# Men.. my hubby needs some help when he rides ;)



## Ambrose (May 24, 2012)

He wants to know how to sit in his saddle without crushing his manhood... lol
How do you guys do it?


----------



## mysticalhorse (Apr 27, 2011)

Im not a guy but my trainer says tighty whities....lol and keeping the whole package in the front not under!
_Posted via Mobile Device_


----------



## EvilHorseOfDoom (Jun 17, 2012)

Trackseat ;-)
_Posted via Mobile Device_


----------



## Skyseternalangel (Jul 23, 2011)

He's leaning too far forward on his crotch.

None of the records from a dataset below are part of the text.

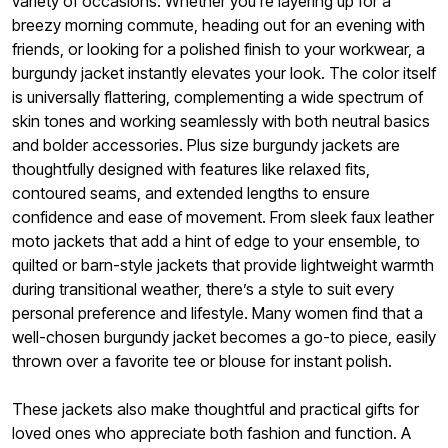
variety of occasions. Whether you're layering up for a
breezy morning commute, heading out for an evening with
friends, or looking for a polished finish to your workwear, a
burgundy jacket instantly elevates your look. The color itself
is universally flattering, complementing a wide spectrum of
skin tones and working seamlessly with both neutral basics
and bolder accessories. Plus size burgundy jackets are
thoughtfully designed with features like relaxed fits,
contoured seams, and extended lengths to ensure
confidence and ease of movement. From sleek faux leather
moto jackets that add a hint of edge to your ensemble, to
quilted or barn-style jackets that provide lightweight warmth
during transitional weather, there’s a style to suit every
personal preference and lifestyle. Many women find that a
well-chosen burgundy jacket becomes a go-to piece, easily
thrown over a favorite tee or blouse for instant polish.
These jackets also make thoughtful and practical gifts for
loved ones who appreciate both fashion and function. A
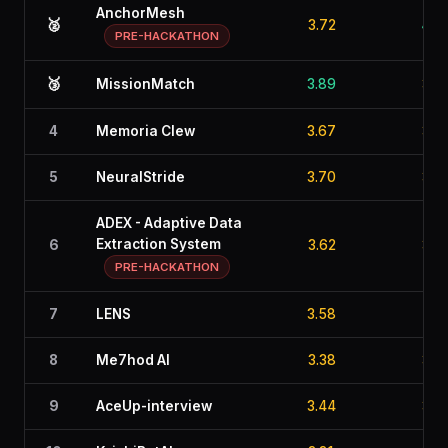
AnchorMesh
🥈
3.72
4.0
PRE-HACKATHON
🥉
MissionMatch
3.89
3.6
4
Memoria Clew
3.67
3.4
5
NeuralStride
3.70
3.5
ADEX - Adaptive Data
Extraction System
6
3.62
3.3
PRE-HACKATHON
7
LENS
3.58
2.9
8
Me7hod AI
3.38
3.1
9
AceUp-interview
3.44
3.1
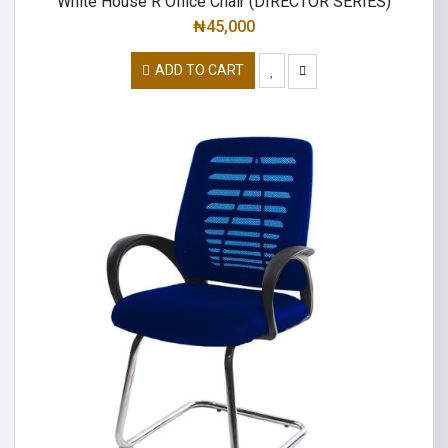
White House R Office Chair (DIRECTOR SERIES)
₦
45,000
ADD TO CART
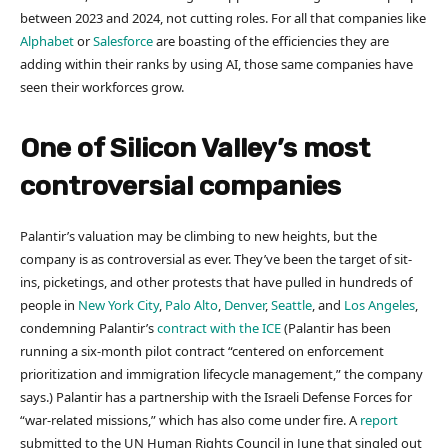
between 2023 and 2024, not cutting roles. For all that companies like
Alphabet
or
Salesforce
are boasting of the efficiencies they are
adding within their ranks by using AI, those same companies have
seen their workforces grow.
One of Silicon Valley’s most
controversial companies
Palantir’s valuation may be climbing to new heights, but the
company is as controversial as ever. They’ve been the target of sit-
ins, picketings, and other protests that have pulled in hundreds of
people in
New York City
,
Palo Alto
,
Denver
,
Seattle
, and
Los Angeles
,
condemning Palantir’s
contract with the ICE
(Palantir has been
running a ​​six-month pilot contract “centered on enforcement
prioritization and immigration lifecycle management,” the company
says.) Palantir has a partnership with the Israeli Defense Forces for
“war-related missions,” which has also come under fire. A
report
submitted to the UN Human Rights Council in June that singled out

He needs to tilt his pelvis forward so he's sitting on his seat bones. It's gonna be like a "lazy" seat and then gradually he can learn to sit up more and he'll be fine.

I had male students and this is what I noticed


----------



## bsms (Dec 31, 2010)

Western: sit more on his rump. A chair seat, at least a modified one, helps. So does a long leg, which seems the opposite, but shorter stirrups often result in gripping with the knee and creating a fulcrum point that the rump can bounce around.










_Dave Carter, old time Spur cowpuncher, riding "Butterbean" while the herd of the last roundup on the old Espuela (Spur) Land and Cattle Company stop at a watering place. SMS Ranch, Texas._, 1910










_Pink Murray, famous wagon boss of the OR ranch in southern Arizona, mounted on his favorite horse. Navajo Indian blankets were used as saddle blankets, and "Pink" had a good one. OR Range, Arizona_, 1909










Erwin E. Smith Collection Guide | Collection Guide

English: use the thigh more and the seat bones less. The best advice I got was as soon as I get in the saddle, pull on the front of the saddle with the goal of forcing my knees as low as they will go. That seems to set me up to ride with a light rump but one that still doesn't bounce. I'm not a real English rider, but I do it sometimes...so take that advice for what you paid for it! :wink:

Also, see this thread:

http://www.horseforum.com/western-riding/posting-while-trotting-male-riders-79035/


----------



## emeraldstar642 (Jul 16, 2011)

I'm not a guy but from what I know if he is sitting properly he should be fine. Meaning he is sitting too far forwards and needs to sit on his seat bones more.


----------



## emeraldstar642 (Jul 16, 2011)

Also I think this is in the wrong section...


----------